Pour essayer d’organiser cet espace, Lévy veut bâtir un nouveau métalangage. J’ai toujours un léger frisson à l’évocation de projets de cette espèce. Je pense aux positivistes, à leur rêve d’un langage mathématique absolu… rêve détruit par Gödel en 1931. Il n’y aura jamais de métalangage capable de structurer l’ensemble des connaissances et des informations.

D’ailleurs pourquoi inventer un tel langage ? Pour structurer le web au-delà de ce que propose les moteurs de recherche, nous avons découvert il y a trois ou quatre ans une solution : les tags.

Voici un magnifique exemple d’intelligence collective en action. Les utilisateurs créent une taxonomie dynamique. Ils associent telle information à tel mot-clé. Peu à peu, un réseau se dessine, un metaréseau car il résulte de liens au-dessus des liens initiaux existant sur le web.

Nous devons à tout prix éviter d’enfermer le web dans un formalisme qui pourrait l’étouffer. Il serait dangereux de vouloir retrouver un semblant d’ordre classique. Avec l’hypertexte, le lien non hiérarchique entre deux informations, nous avons découvert la classification du millénaire à venir.

Les tags viennent qualifier ces liens. Ils ne sont jamais uniques, ils n’obéissent à aucune autre logique que celle des utilisateurs, mais peu à peu ils se renforcent, privilégient des sens de circulation. Le web est un réseau qui apprend, c’est un immense cerveau d’enfant.

Initialement, les liens étaient à sens unique. Je pointe vers toi. Aujourd’hui, ils deviennent de plus en plus souvent réciproques. Je sais que tu as pointé vers moi et je repointe vers toi. Cette circulation à double-sens sera le véritable moteur de l’intelligence collective.
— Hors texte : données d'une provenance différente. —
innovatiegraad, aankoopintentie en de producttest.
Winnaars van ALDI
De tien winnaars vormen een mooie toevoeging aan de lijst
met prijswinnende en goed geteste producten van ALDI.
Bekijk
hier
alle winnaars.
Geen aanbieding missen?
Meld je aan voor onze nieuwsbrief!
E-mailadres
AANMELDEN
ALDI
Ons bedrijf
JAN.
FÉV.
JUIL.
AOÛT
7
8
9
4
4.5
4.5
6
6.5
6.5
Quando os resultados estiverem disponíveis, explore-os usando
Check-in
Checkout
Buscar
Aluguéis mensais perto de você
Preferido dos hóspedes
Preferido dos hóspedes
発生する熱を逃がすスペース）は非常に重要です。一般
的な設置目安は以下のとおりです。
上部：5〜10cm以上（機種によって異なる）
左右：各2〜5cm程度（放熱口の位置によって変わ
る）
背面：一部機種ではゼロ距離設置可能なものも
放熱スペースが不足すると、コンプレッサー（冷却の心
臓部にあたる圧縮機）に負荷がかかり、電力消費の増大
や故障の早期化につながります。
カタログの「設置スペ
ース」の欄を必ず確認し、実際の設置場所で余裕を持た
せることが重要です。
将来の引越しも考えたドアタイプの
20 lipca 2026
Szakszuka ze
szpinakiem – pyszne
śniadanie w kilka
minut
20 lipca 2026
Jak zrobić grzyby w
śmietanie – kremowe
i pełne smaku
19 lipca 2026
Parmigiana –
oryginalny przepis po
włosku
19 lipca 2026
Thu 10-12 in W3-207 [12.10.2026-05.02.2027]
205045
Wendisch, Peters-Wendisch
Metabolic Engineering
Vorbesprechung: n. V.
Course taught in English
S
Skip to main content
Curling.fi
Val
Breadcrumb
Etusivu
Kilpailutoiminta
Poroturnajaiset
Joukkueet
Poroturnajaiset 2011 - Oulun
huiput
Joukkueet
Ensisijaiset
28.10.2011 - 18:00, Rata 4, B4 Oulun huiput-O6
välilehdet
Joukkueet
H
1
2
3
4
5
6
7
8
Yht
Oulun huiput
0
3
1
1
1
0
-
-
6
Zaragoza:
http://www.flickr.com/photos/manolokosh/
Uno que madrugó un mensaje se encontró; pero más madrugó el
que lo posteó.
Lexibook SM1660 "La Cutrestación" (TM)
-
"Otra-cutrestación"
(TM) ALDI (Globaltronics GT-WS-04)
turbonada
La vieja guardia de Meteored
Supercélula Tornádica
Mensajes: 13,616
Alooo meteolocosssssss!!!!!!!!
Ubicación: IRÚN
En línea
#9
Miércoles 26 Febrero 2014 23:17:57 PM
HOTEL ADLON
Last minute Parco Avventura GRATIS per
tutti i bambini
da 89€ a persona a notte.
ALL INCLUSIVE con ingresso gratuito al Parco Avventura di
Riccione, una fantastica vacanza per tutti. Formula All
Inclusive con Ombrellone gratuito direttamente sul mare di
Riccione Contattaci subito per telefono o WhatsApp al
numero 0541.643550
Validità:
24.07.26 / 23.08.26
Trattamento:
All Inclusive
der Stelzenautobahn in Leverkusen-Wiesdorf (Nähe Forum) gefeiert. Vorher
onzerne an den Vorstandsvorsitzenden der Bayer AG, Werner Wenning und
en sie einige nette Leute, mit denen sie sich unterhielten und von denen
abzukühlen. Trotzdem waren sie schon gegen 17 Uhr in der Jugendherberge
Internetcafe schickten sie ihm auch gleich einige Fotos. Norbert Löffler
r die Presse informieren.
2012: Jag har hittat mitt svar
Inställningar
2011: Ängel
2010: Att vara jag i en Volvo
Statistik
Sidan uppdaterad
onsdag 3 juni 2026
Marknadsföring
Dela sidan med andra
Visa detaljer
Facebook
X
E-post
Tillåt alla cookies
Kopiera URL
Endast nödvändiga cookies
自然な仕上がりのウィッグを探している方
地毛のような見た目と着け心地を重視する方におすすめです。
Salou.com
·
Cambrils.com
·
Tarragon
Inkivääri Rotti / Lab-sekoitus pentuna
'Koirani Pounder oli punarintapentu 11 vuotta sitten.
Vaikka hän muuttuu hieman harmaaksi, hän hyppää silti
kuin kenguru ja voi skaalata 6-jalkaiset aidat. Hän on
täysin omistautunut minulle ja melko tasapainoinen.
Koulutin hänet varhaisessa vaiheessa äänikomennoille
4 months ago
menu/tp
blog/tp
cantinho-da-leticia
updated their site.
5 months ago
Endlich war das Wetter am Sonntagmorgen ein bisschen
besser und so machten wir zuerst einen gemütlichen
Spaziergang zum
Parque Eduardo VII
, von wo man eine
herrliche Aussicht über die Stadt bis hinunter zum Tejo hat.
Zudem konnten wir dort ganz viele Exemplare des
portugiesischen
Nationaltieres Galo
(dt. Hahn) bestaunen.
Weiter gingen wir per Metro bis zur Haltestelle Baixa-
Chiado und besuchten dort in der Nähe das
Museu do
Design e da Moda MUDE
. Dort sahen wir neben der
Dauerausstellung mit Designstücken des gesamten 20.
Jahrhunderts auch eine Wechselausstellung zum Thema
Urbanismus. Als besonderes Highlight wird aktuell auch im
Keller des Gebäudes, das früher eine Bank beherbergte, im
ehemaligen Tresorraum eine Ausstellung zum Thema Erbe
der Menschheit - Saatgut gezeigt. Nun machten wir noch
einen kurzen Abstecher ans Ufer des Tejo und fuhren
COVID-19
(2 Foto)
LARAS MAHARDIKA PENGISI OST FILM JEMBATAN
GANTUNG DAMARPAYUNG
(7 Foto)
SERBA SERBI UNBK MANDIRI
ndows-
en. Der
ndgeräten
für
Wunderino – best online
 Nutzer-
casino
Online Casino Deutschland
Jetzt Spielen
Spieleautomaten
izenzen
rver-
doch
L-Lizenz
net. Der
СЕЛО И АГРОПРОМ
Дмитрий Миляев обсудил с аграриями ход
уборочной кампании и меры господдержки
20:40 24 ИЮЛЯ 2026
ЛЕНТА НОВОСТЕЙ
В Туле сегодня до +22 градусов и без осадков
En tant que blogueur, je l’éprouve à tout moment. Quand un autre blogueur pointe vers mes textes, je vais le lire, je le commente parfois, nous nous rencontrons d’autres fois, nous créons peu à peu des communautés de pensée qui avancent plus ou moins dans la même direction. C’est cela l’intelligence collective.

Il est alors possible de cartographier ces liens, de découvrir des connivences et aussi des pistes qui n’ont pas encore été explorées. Des auteurs qui ne se sont jamais rencontrés peuvent être très proches même en l’absence de lien direct. Les cartes, telles celles que trace RTGI, peuvent révéler ces proximités.

Nous pourrons bientôt créer des liens vers des liens. Plutôt que de pointer vers des informations, nous pourrons pointer vers leurs mises en relation, c’est-à-dire un tag. Il sera ainsi possible d’empiler des cartes au-dessus des cartes. L’avenir de la recherche sur internet passe par-là et non par un quelconque langage plus ou moins formalisé.

Il ne faut pas créer un langage mais créer des outils qui permettront aux réseaux d’apprendre chaque fois que les utilisateurs lieront entre elles des informations.

PS1 : Pierre Lévy dit pouvoir proposer son langage d’ici trois ans. Ce n’est pas une échelle de temps web. C’est comme si un entrepreneur annonçait lancer sa société cent ans plus tard. C’est absurde.

PS2 : J’ai en ce moment la tête plongée dans les tags. Je les ai intégrés depuis quelque temps à bonWeb, de telle façon que la classification des sites s’effectue d’elle-même. Le système apprend tout seul et de mieux en mieux. La base de données initialement hiérarchisée devient peu à peu topographique.